**What to work on**
Find the lines below that contain the string "Control", count them, and give only the number.

**Source material**
——————

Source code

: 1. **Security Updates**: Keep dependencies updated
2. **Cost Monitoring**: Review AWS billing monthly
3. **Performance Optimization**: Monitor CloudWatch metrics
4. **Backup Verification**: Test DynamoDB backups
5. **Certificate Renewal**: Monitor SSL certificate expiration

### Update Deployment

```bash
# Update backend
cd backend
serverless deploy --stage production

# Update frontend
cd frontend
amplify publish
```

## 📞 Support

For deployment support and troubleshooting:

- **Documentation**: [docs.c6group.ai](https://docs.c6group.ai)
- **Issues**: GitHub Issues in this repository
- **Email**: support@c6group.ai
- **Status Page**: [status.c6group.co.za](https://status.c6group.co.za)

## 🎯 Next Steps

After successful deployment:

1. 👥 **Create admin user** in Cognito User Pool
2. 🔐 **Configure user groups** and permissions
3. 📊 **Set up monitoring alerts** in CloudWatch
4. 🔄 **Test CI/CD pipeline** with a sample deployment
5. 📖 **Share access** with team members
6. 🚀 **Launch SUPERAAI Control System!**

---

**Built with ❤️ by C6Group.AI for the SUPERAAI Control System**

——————

**Finished exercise**
2